Public registers: In some cases, it is possible to obtain information on companies from public registers, such as the business register or the patent office. These registers can provide data on ownership, executives, licenses, and patents.”
Interesting, isn’t it? Clearly, all this data should be taken with a grain of salt; maybe these sites are just examples among many, but we’ve learned something.
Shall I conclude? No, we’ve only just started to move into a new territory.

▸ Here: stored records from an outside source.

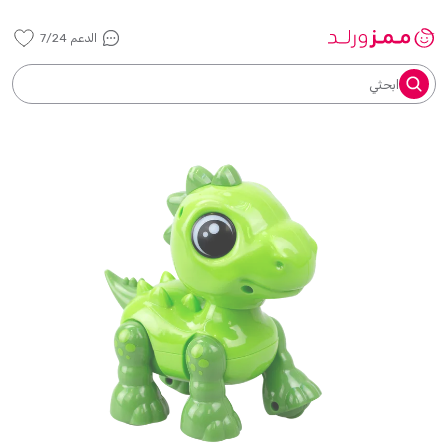
الدعم 7/24
ابحثي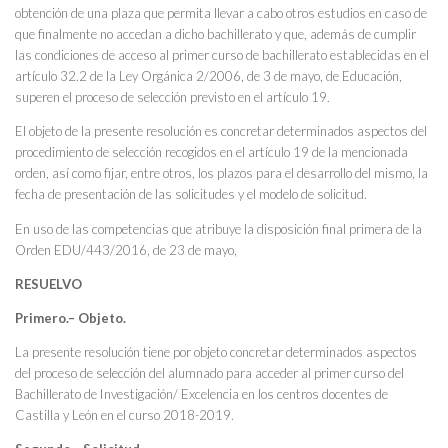
obtención de una plaza que permita llevar a cabo otros estudios en caso de
que finalmente no accedan a dicho bachillerato y que, además de cumplir
las condiciones de acceso al primer curso de bachillerato establecidas en el
artículo 32.2 de la Ley Orgánica 2/2006, de 3 de mayo, de Educación,
superen el proceso de selección previsto en el artículo 19.
El objeto de la presente resolución es concretar determinados aspectos del
procedimiento de selección recogidos en el artículo 19 de la mencionada
orden, así como fijar, entre otros, los plazos para el desarrollo del mismo, la
fecha de presentación de las solicitudes y el modelo de solicitud.
En uso de las competencias que atribuye la disposición final primera de la
Orden EDU/443/2016, de 23 de mayo,
RESUELVO
Primero.– Objeto.
La presente resolución tiene por objeto concretar determinados aspectos
del proceso de selección del alumnado para acceder al primer curso del
Bachillerato de Investigación/ Excelencia en los centros docentes de
Castilla y León en el curso 2018-2019.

This was just a small, somewhat playful experiment. These models operate probabilistically; intuition cannot always be used to arrive at any certainty, but if I’ve learned anything in these days, it’s precisely that we don’t know how they move internally (I know, I sound like Socrates). Probably, under the hood of these tools, there’s much more than we know, and even those who created them can’t trace the path between a question and an answer. You can’t step into the same river twice: panta rei, the Greeks used to say. And indeed, if we repeat a question (oh, prompt is the technical term we’ll have to get used to hearing), it’s likely that we’ll get a different result each time.
To further confuse things, I asked ChatGPT the question again on the date this article was published, and here’s the response:
“Develer, an Italian company specializing in software development and technology consulting, has around 40 employees.
Would you like to know more about Develer?”
So how do we optimize our websites? For now, I’d say just as we’ve always done. Maybe with a bit more attention to data consistency, thinking not only about the website but also about social channels, other websites, and even more traditional media.
And then, why not?, getting help from artificial intelligence, but keep your eyes peeled! 🙂.